### O que fazer
[1] De acordo com o texto sobre o Estreito de Ormuz, por que um bloqueio dessa rota marítima causaria prejuízos tão grandes? Responda em uma a três frases.
[2] Escreva a continuação do texto sobre o Estreito de Ormuz a partir da última frase apresentada.

### Texto para leitura

════════

Já em 2019 os Estados Unidos afirmaram que a Guarda Revolucionária Iraniana seria responsável pelos ataques a dois navios petroleiros que cruzavam o Golfo de Omã, próximo ao Estreito de Ormuz (importante rota comercial para o petróleo exportado pelo Golfo Pérsico). Como se trata de um ponto estratégico para a economia moderna, posto que por ali passe cerca de 30% de todo o petróleo consumido no mundo, o Irã, país com a maior zona costeira no estreito, ameaça frequentemente bloquear essa rota marítima, o que ocasionaria prejuízos desmedidos ao capitalismo. Sistematicamente as embarcações da força militar de elite iraniana são avistadas realizando manobras na região, o que aumenta ainda mais a constante tensão nessa área.

════════

### Registros
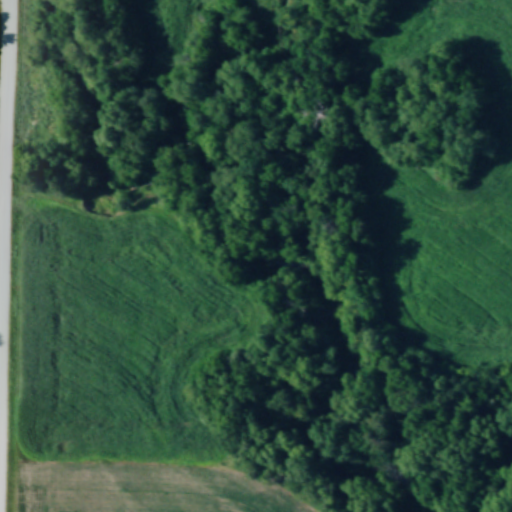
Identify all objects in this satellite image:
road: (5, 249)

════════

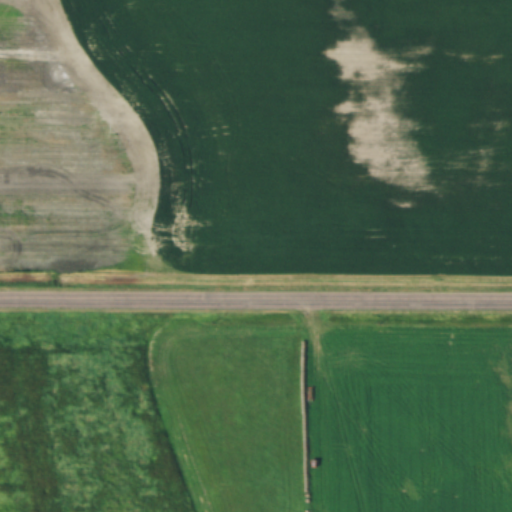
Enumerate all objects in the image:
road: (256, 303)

════════

### Respostas
[1] Porque cerca de 30% de todo o petróleo consumido no mundo passa pelo Estreito de Ormuz, o que faz dele um ponto estratégico para a economia moderna. Por isso, se o Irã bloqueasse essa rota, os prejuízos ao capitalismo seriam desmedidos.

[2]
O grau da tensão se tornou ainda mais alto na semana seguinte aos supostos ataques aos petroleiros do Japão e da Noruega, quando um drone de vigilância dos Estados Unidos, avaliado em cerca de 120 milhões de dólares, foi abatido pela Guarda Revolucionária Iraniana, enquanto sobrevoava a região do Golfo Pérsico. Segundo a força militar do Irã, a aeronave invadiu o espaço aéreo iraniano, segundo os Estados Unidos a aeronave sobrevoava áreas externas aos domínios do Irã. Semanas depois, as forças militares iranianas barraram um petroleiro da Inglaterra, aliada histórica dos Estados Unidos em assuntos externos, sob o pretexto de a embarcação ter se envolvido em um acidente com um barco de pesca local. Após esse evento, uma instalação de refino de petróleo da Arábia Saudita foi atacada, supostamente por drones iranianos (porém o Irã alegou que os ataques partiram de rebeldes do Iêmen, que lutam contra o governo daquele país, apoiado pelos sauditas...), o que afetou severamente os preços internacionais do petróleo, e levaram os Estados Unidos a subirem o tom das ameaças [a Arábia Saudita, assim como Israel, representa uma base importante de apoio para os estadunidenses no Oriente Médio].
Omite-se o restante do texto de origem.